People kept asking me when it was due.
It gave me a taste for foods I’d never really cared about before, like clementines and buffalo wings.
It made me gain a distressing amount of weight.
It filled me with a feeling of flutteringly happy anticipation which only occasionally mingled with a sense of sheer, keening terror.
Because it's good to have perspective
Ten Ways In Which Writing This Damn Book Was Just Like Having a Baby:
It took months and months to produce.
People kept asking me when it was due.
It gave me a taste for foods I’d never really cared about before, like clementines and buffalo wings.
It made me gain a distressing amount of weight.
It filled me with flutteringly happy anticipation occasionally mingled with sheer keening terror.
It made me inexplicably cry at things on the radio.
It made me miss work, and more of it than I’d planned on missing.

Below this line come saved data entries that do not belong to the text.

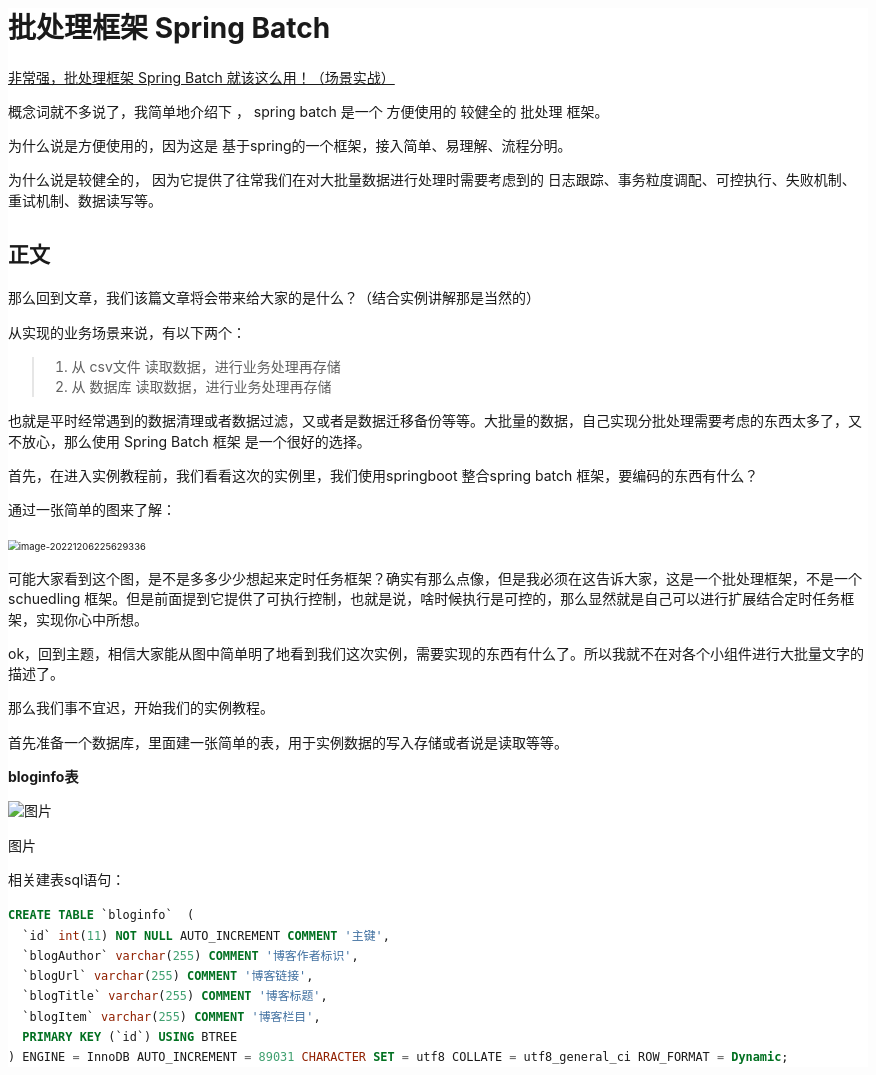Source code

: 



# 批处理框架 Spring Batch

[非常强，批处理框架 Spring Batch 就该这么用！（场景实战）](https://mp.weixin.qq.com/s?__biz=MzU4MDUyMDQyNQ==&mid=2247512163&idx=1&sn=eea81c05aaab027f526ec0d4bf898f44&chksm=fd5760e5ca20e9f33140a6cc0bfef24d4f897b2d300903f4be94dd29be955b4afa1bd1023db5&mpshare=1&scene=23&srcid=1201jUkyd6HjS207Bx9hYt4S&sharer_sharetime=1669869248015&sharer_shareid=29b8a04db1dbd975e3bf4e9f47e7ac67#rd)

概念词就不多说了，我简单地介绍下 ， spring batch 是一个 方便使用的 较健全的 批处理 框架。

为什么说是方便使用的，因为这是 基于spring的一个框架，接入简单、易理解、流程分明。

为什么说是较健全的， 因为它提供了往常我们在对大批量数据进行处理时需要考虑到的 日志跟踪、事务粒度调配、可控执行、失败机制、重试机制、数据读写等。

## 正文

那么回到文章，我们该篇文章将会带来给大家的是什么？（结合实例讲解那是当然的）

从实现的业务场景来说，有以下两个：

> 1. 从  csv文件 读取数据，进行业务处理再存储
> 2. 从 数据库 读取数据，进行业务处理再存储

也就是平时经常遇到的数据清理或者数据过滤，又或者是数据迁移备份等等。大批量的数据，自己实现分批处理需要考虑的东西太多了，又不放心，那么使用 Spring Batch 框架 是一个很好的选择。

首先，在进入实例教程前，我们看看这次的实例里，我们使用springboot 整合spring batch 框架，要编码的东西有什么？

通过一张简单的图来了解：

<img src="https://edu-8673.oss-cn-beijing.aliyuncs.com/img2022.12.30/202212062256441.png" alt="image-20221206225629336" style="zoom:67%;" />

可能大家看到这个图，是不是多多少少想起来定时任务框架？确实有那么点像，但是我必须在这告诉大家，这是一个批处理框架，不是一个schuedling 框架。但是前面提到它提供了可执行控制，也就是说，啥时候执行是可控的，那么显然就是自己可以进行扩展结合定时任务框架，实现你心中所想。

ok，回到主题，相信大家能从图中简单明了地看到我们这次实例，需要实现的东西有什么了。所以我就不在对各个小组件进行大批量文字的描述了。

那么我们事不宜迟，开始我们的实例教程。

首先准备一个数据库，里面建一张简单的表，用于实例数据的写入存储或者说是读取等等。

**bloginfo表**

![图片](https://mmbiz.qpic.cn/sz_mmbiz_png/knmrNHnmCLEwxeL4yj7MRlRA6kCUQEVHlf3kk6icXUEpgicgt9hbdmAjRxO4njIEoGZCicibXRgJmn8uJGZo9tkzFA/640?wx_fmt=png&wxfrom=5&wx_lazy=1&wx_co=1)

图片

相关建表sql语句：

```sql
CREATE TABLE `bloginfo`  (
  `id` int(11) NOT NULL AUTO_INCREMENT COMMENT '主键',
  `blogAuthor` varchar(255) COMMENT '博客作者标识',
  `blogUrl` varchar(255) COMMENT '博客链接',
  `blogTitle` varchar(255) COMMENT '博客标题',
  `blogItem` varchar(255) COMMENT '博客栏目',
  PRIMARY KEY (`id`) USING BTREE
) ENGINE = InnoDB AUTO_INCREMENT = 89031 CHARACTER SET = utf8 COLLATE = utf8_general_ci ROW_FORMAT = Dynamic;
```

It screwed up my sleep patterns.
And my social life.
And all sense of normal existence.
Ten Ways In Which Writing This Damn Book Was Nothing At All Like Having a Baby:
Did not have to push book out of body.
Did not need to have book surgically removed from body.
Did not, and it bears repeating, have a physical entity of any kind pass through any sort of portal in my body, by which I mean neither a pre-existing opening nor one specially created for the occasion.
Book makes noise only when dropped, and then still works okay afterwards.
Book not even in the remotest danger of being abducted by a religious cult or carried off by dingoes.
Book did not wind up five pages shorter for every cigarette I smoked.
Book will not, in a few short years’ time, develop the ability to dance ballet just the way I’m sure I would have had I only been given the proper encouragment and a pretty pretty tutu, alas.
Book does not have that sweet baby smell.
Book, on the other hand, will not vomit on me or anything else.
Book will not pee itself, anywhere, ever, and especially not spectactularly into the air.
What is with me
My phone rang today at work.
“This is Wendy,” I answered.
“This is your mother,” my mom said.
I wondered what she wanted.
“Well, you haven’t updated your site since Thursday the 26th,” she said. What is with you, young lady? her tone said.
I am fine. There just hasn’t been anything going on in my life that I felt like sharing with several hundred people. I know that’s usually never stopped me before, but then again, while working on the book this summer I went through a couple of bad spells when I was trying to write for several thousand imaginary people I’d conjured up out of Amazon.com customer reviews of other people’s books, so that every time I finished writing a paragraph I could hear comments (okay, see them, I guess, or mentally experience them in a synaesthetic fashion in which the voices of my hypothetical Amazon bad reviewers all wind up sounding like Juliette Lewis on I Love The 80s, the way she rambles on) like, “It wasn’t THAT bad… but I didn’t get the part with the road trip, like how she never really DESCRIBED what kind of car she was driving and stuff… like, she did not paint a vivid picture with her words like you’re supposed to,” and in my mind I’m nodding along thinking, oh crap, she’s right; I suck. I didn’t have that in my head all the time, but just enough at times to make me a little crazy, so after I turned in the first draft I became a bit too fond of the mental quiet that comes with not having to cough up written accounts of your own life.
So if it’s one thing I’ve learned: don’t read Amazon reviews when you’re trying to write a book. Don’t read other reviews either. They’re other people’s problems.
I’ve also learned: just because you are writing a book about body image will not prevent you from losing your shit when you gain at least ten pounds in the process. You can call it the Method Approach to writing, but still, YOU WILL BE PISSED.